EXERCISE DIRECTIONS =>
Copy each line of the entries below that contains the string "frame".

........

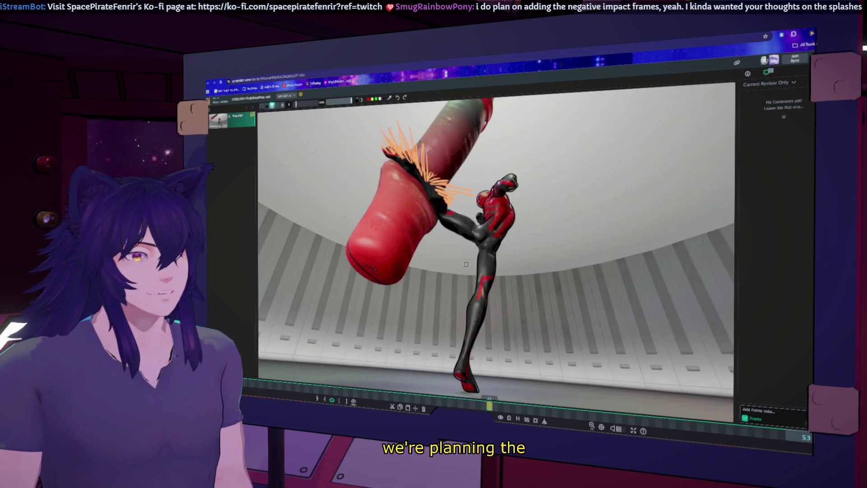
Step: Compare frames 51 through 54 on the timeline, then rewind the clip to frame 41
{"action": "left_click", "coordinate": [484, 405]}
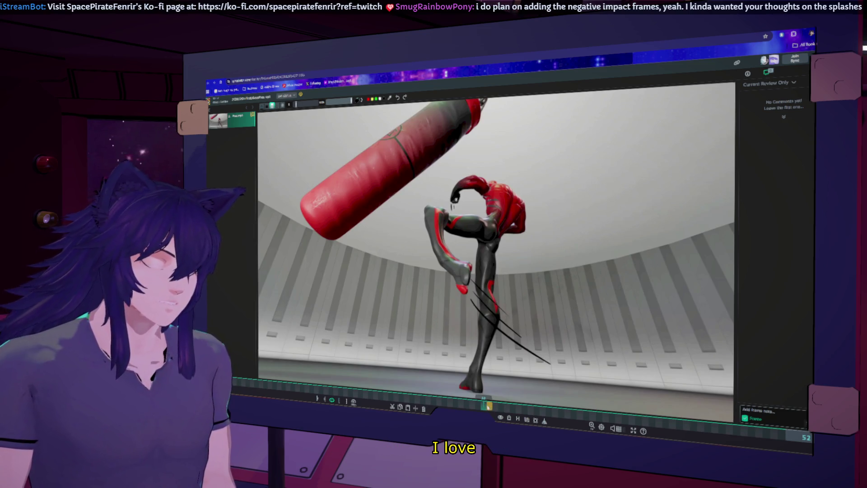
{"action": "left_click_drag", "start_coordinate": [483, 404], "coordinate": [486, 405]}
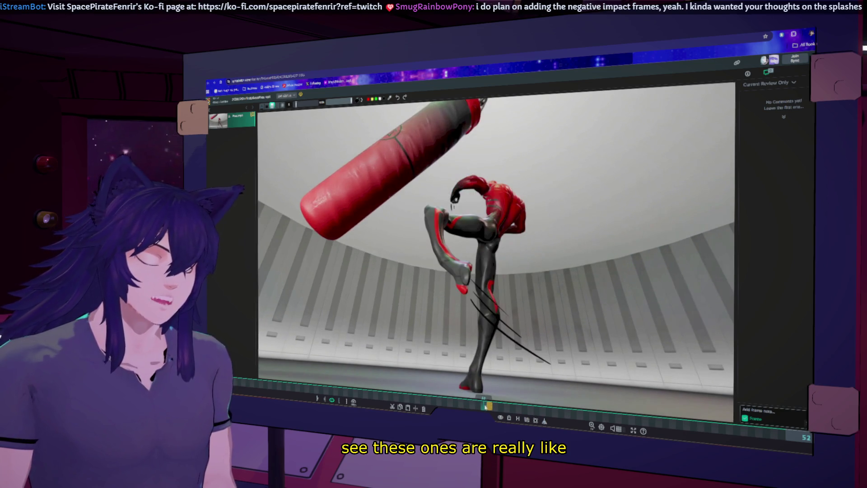
{"action": "left_click", "coordinate": [478, 408]}
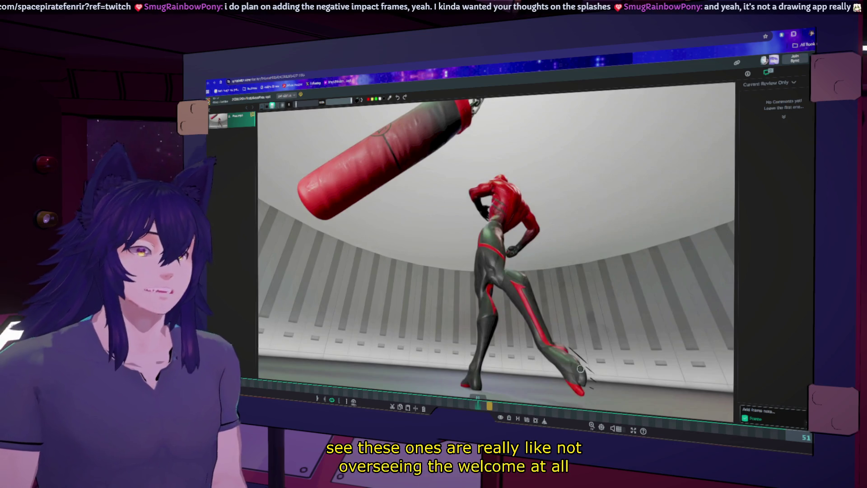
{"action": "key", "text": "Right"}
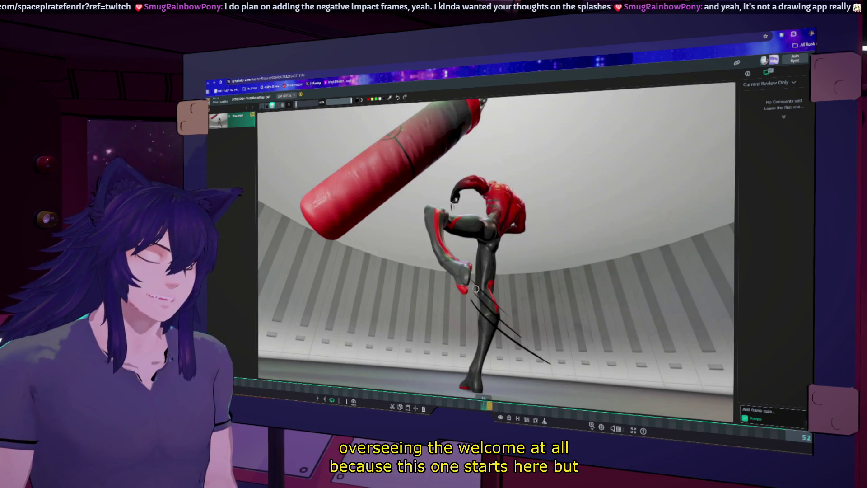
{"action": "left_click", "coordinate": [495, 408]}
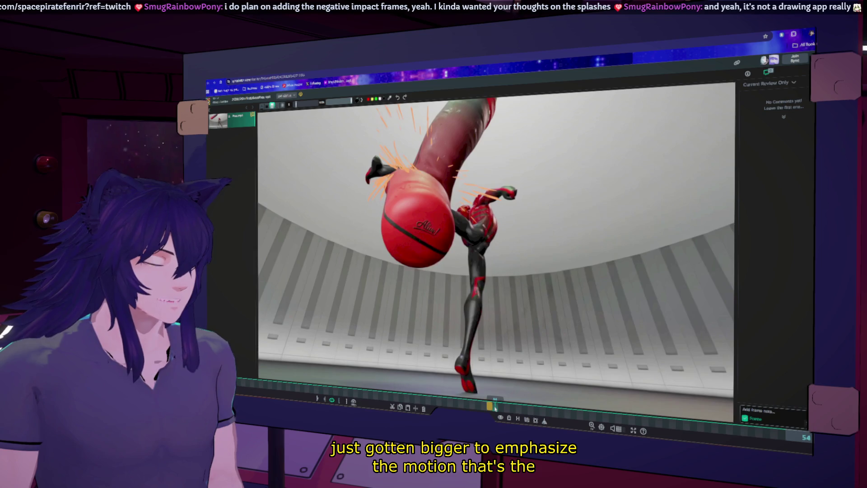
{"action": "left_click", "coordinate": [484, 406]}
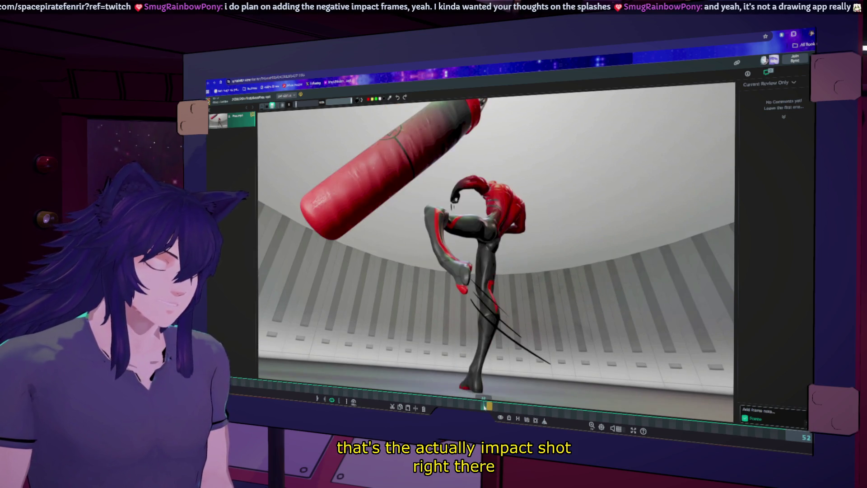
{"action": "left_click", "coordinate": [490, 408]}
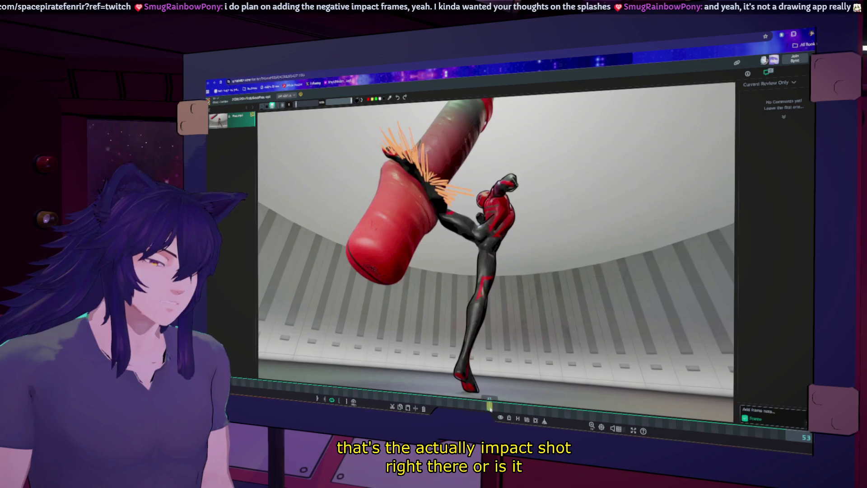
{"action": "left_click", "coordinate": [485, 406]}
{"action": "left_click", "coordinate": [493, 407]}
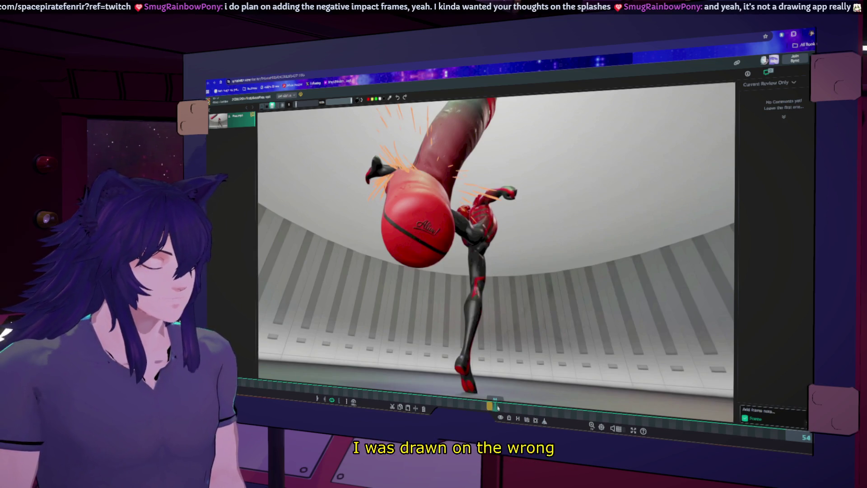
{"action": "left_click_drag", "start_coordinate": [496, 406], "coordinate": [422, 398]}
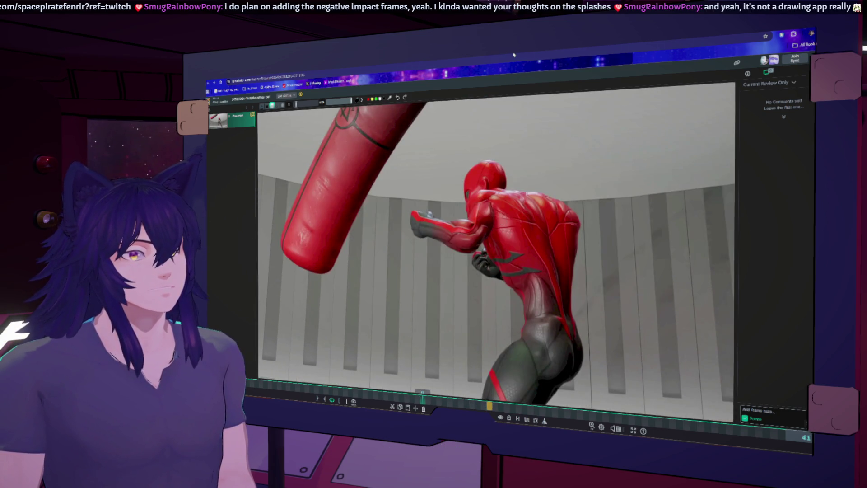
{"action": "key", "text": "alt+Tab"}
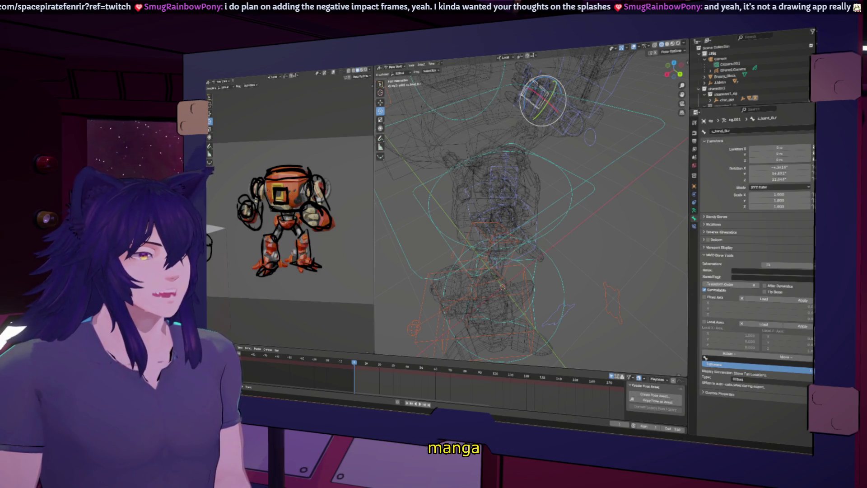
{"action": "key", "text": "alt+Tab"}
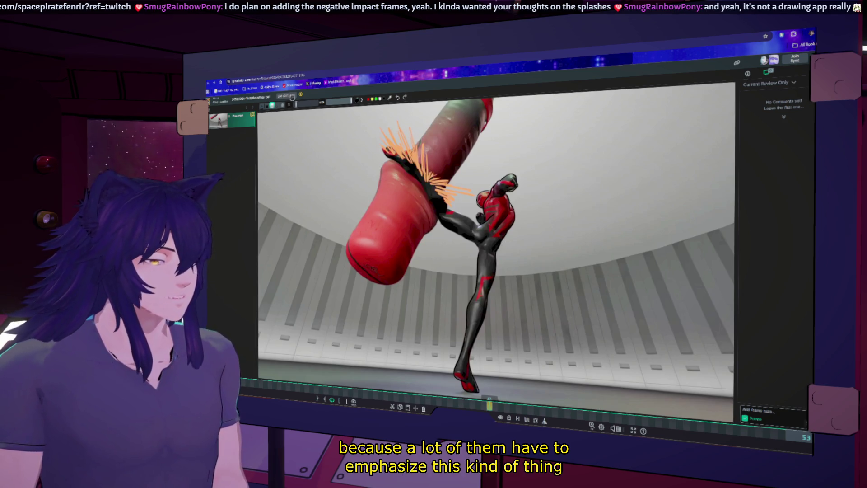
{"action": "left_click", "coordinate": [262, 106]}
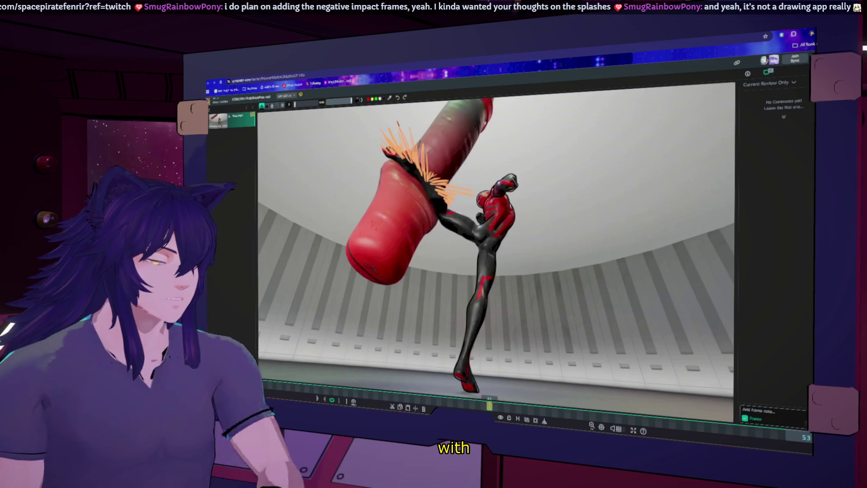
{"action": "left_click_drag", "start_coordinate": [398, 122], "coordinate": [415, 128]}
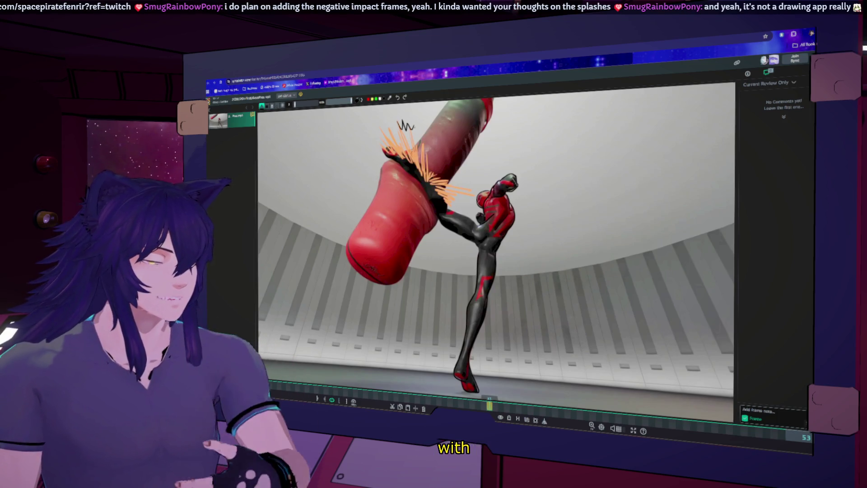
{"action": "key", "text": "ctrl+z"}
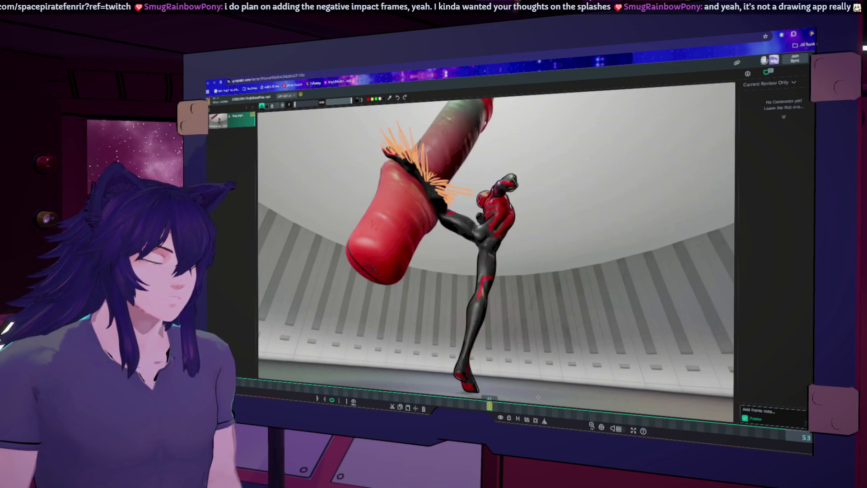
{"action": "key", "text": "Left"}
{"action": "key", "text": "Left"}
Step: Draw a curved motion line beside the raised leg on frame 52
{"action": "key", "text": "Right"}
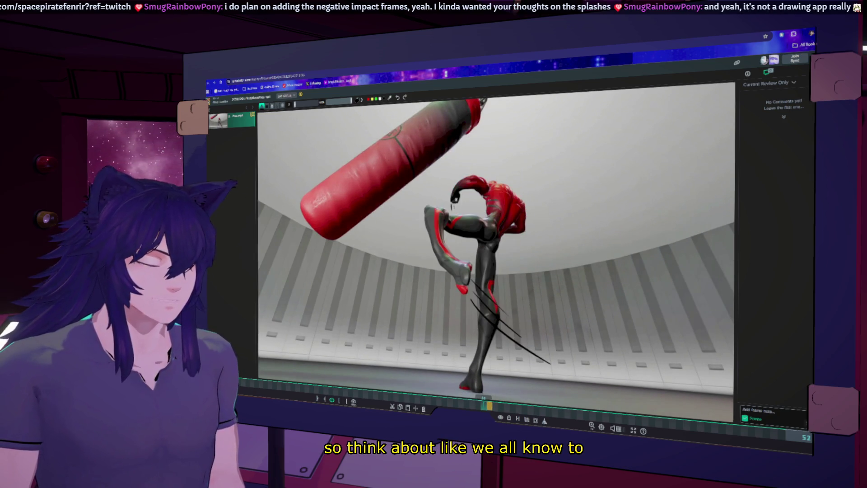
{"action": "key", "text": "Right"}
{"action": "key", "text": "Left"}
{"action": "key", "text": "Left"}
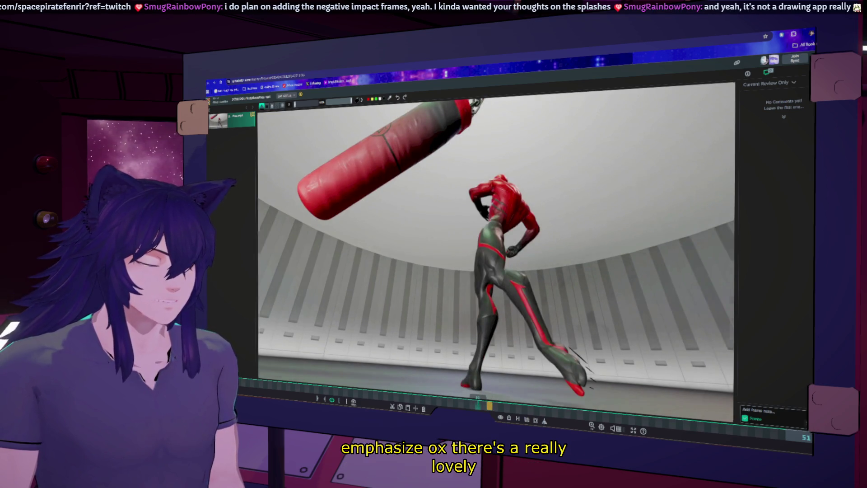
{"action": "key", "text": "Right"}
{"action": "key", "text": "Right"}
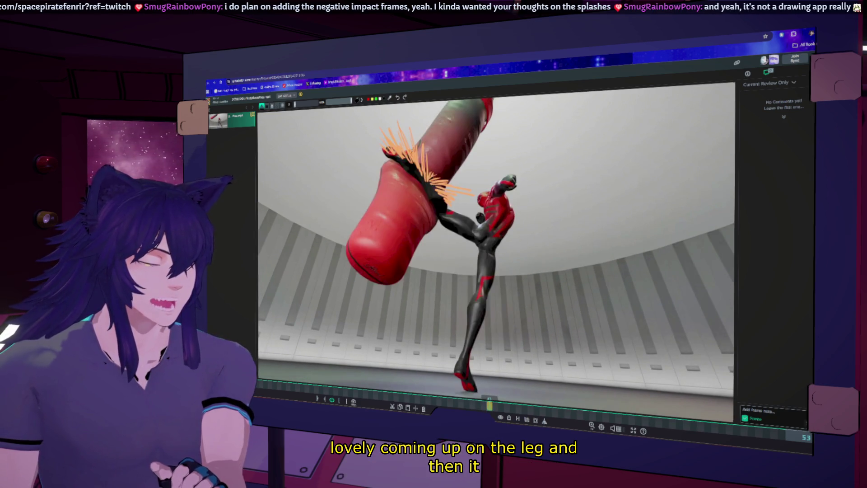
{"action": "key", "text": "Left"}
{"action": "left_click_drag", "start_coordinate": [436, 276], "coordinate": [416, 224]}
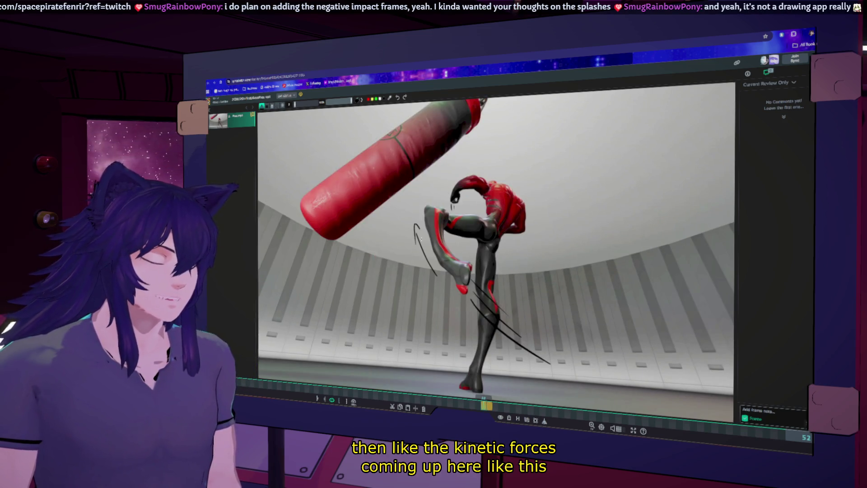
Step: Add an arrowhead to the black annotation line on impact frame 53
{"action": "key", "text": "Right"}
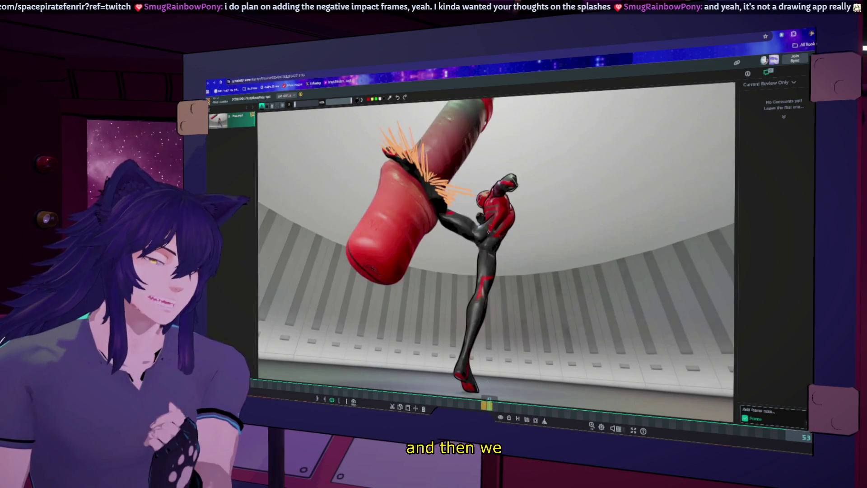
{"action": "mouse_move", "coordinate": [476, 152]}
{"action": "left_mouse_down"}
{"action": "mouse_move", "coordinate": [469, 163]}
{"action": "mouse_move", "coordinate": [479, 164]}
{"action": "left_mouse_up"}
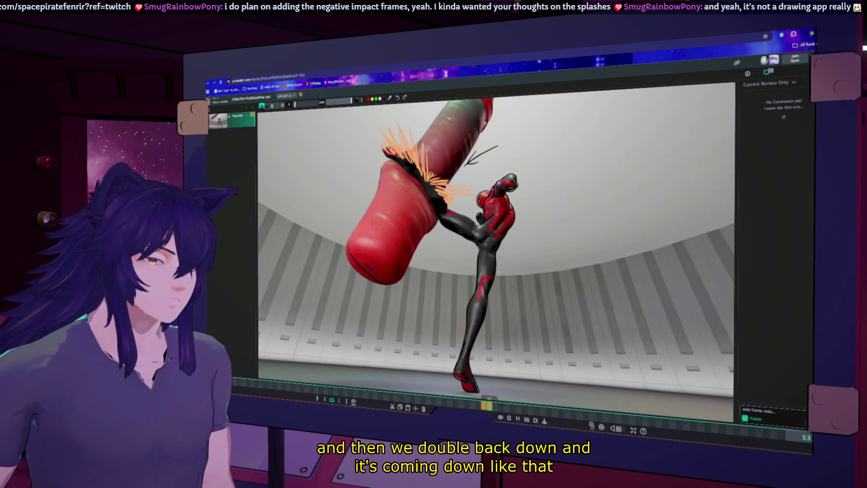
{"action": "key", "text": "Left"}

........

WRITTEN SOLUTION =>
Step: Compare frames 51 through 54 on the timeline, then rewind the clip to frame 41
Step: Draw a curved motion line beside the raised leg on frame 52
Step: Add an arrowhead to the black annotation line on impact frame 53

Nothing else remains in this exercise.